──────── Material for this exercise
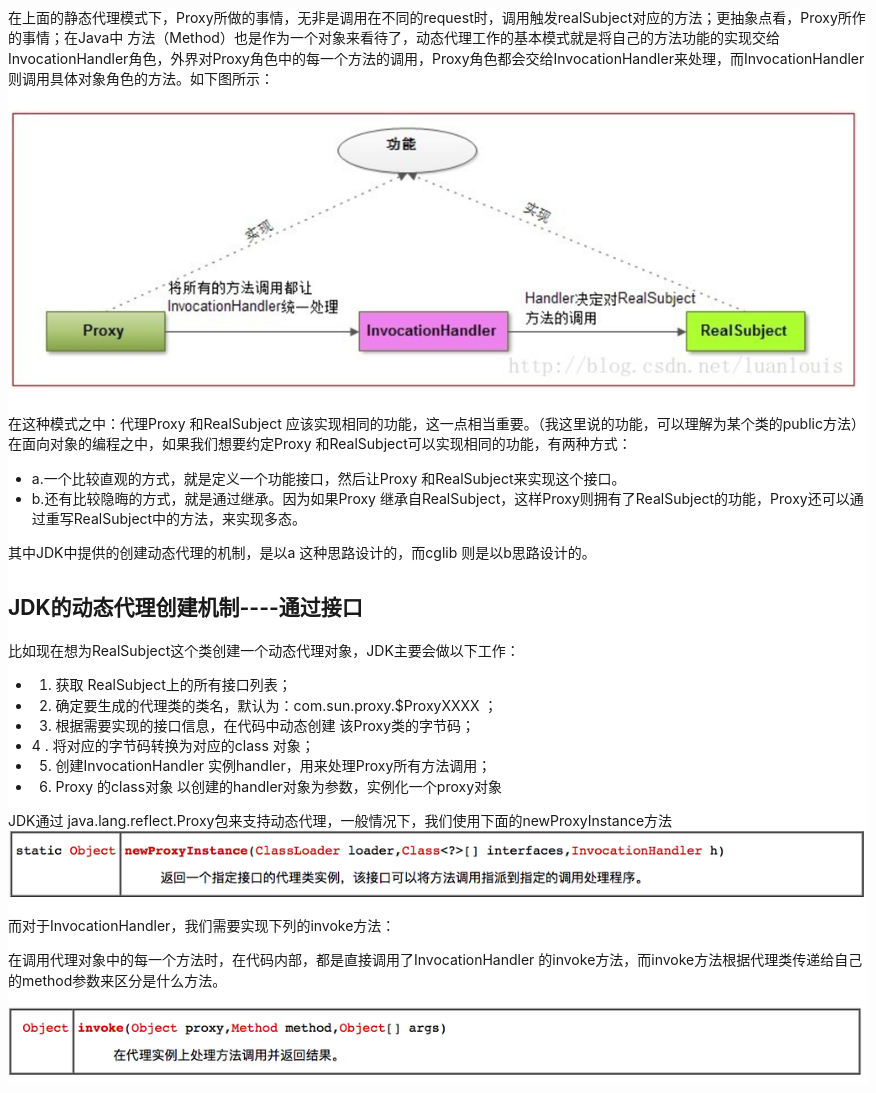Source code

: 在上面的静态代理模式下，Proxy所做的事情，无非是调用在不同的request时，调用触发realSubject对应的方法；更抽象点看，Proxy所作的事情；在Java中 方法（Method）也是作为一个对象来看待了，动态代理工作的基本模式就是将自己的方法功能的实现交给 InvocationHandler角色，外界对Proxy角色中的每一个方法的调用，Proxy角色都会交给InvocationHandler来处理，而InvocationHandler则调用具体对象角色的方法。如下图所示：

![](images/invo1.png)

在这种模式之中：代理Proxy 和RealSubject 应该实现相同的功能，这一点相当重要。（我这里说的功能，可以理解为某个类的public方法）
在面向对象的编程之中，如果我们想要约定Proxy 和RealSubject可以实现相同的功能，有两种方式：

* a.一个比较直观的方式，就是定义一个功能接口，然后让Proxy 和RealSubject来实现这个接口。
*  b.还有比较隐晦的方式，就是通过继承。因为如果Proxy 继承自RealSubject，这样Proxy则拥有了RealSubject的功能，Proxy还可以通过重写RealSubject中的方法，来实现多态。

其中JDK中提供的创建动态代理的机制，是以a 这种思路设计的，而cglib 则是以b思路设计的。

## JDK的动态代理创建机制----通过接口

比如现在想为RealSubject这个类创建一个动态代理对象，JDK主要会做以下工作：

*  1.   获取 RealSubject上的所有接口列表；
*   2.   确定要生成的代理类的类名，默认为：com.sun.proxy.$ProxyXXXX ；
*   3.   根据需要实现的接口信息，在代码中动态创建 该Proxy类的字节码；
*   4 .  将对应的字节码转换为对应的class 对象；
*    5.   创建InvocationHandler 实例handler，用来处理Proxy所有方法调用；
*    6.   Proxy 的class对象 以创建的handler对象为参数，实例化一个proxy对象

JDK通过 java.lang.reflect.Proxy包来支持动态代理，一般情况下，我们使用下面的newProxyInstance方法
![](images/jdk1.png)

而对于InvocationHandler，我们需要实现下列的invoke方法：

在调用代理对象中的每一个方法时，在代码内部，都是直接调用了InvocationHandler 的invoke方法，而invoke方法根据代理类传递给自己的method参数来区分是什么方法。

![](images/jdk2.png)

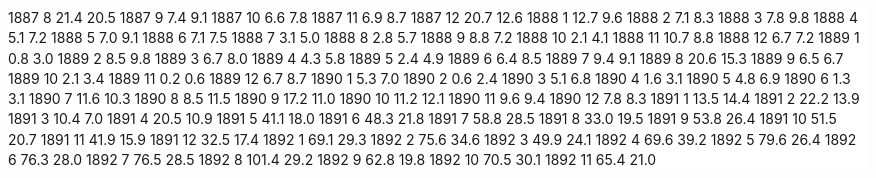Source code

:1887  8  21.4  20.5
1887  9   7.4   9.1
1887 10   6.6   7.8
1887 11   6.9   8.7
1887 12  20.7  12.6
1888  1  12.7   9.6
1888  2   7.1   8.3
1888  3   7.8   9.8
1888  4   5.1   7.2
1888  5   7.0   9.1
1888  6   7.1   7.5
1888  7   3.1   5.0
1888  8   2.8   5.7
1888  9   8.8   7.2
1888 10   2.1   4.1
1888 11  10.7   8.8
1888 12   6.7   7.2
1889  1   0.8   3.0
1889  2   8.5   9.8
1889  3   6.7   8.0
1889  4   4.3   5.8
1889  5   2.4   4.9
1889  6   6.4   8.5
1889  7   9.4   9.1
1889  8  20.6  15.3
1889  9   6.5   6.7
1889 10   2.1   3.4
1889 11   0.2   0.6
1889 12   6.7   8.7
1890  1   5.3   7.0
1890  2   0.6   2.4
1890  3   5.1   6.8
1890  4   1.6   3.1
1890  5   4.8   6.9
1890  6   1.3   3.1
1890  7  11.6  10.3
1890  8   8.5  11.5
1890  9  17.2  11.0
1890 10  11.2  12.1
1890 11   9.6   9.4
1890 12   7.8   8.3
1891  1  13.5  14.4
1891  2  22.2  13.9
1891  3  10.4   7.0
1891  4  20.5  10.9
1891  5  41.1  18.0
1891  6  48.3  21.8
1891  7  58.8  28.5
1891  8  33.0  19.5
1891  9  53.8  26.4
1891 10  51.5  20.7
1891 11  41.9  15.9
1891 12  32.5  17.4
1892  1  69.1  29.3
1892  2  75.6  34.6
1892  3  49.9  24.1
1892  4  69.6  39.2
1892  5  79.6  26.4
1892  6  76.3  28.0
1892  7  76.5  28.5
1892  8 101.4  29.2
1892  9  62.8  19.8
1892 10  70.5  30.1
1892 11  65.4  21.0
────────────────
• _Exercise_
Go through the records and tally the lines that include "images". Write only the number.

• _Response_
3